[INFORMATION Boundary: Start]

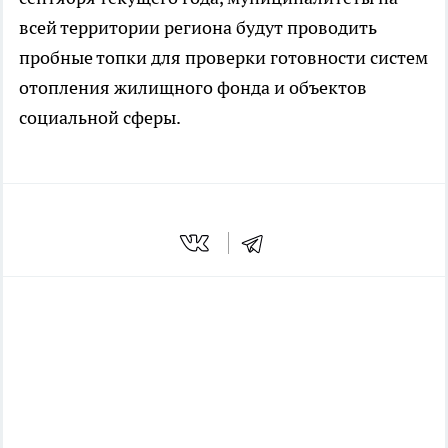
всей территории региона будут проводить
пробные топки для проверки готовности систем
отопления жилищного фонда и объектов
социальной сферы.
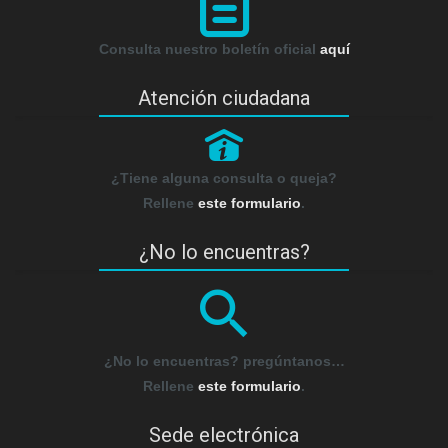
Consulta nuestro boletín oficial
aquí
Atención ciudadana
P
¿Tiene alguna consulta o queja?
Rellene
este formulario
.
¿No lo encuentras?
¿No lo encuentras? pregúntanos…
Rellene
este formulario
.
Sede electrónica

[INFORMATION Boundary: End]

Without the pictures, return each entry exactly as given.

:: FINAL ANSWER ::
всей территории региона будут проводить
пробные топки для проверки готовности систем
отопления жилищного фонда и объектов
социальной сферы.
Consulta nuestro boletín oficial
aquí
Atención ciudadana
P
¿Tiene alguna consulta o queja?
Rellene
este formulario
.
¿No lo encuentras?
¿No lo encuentras? pregúntanos…
Rellene
este formulario
.
Sede electrónica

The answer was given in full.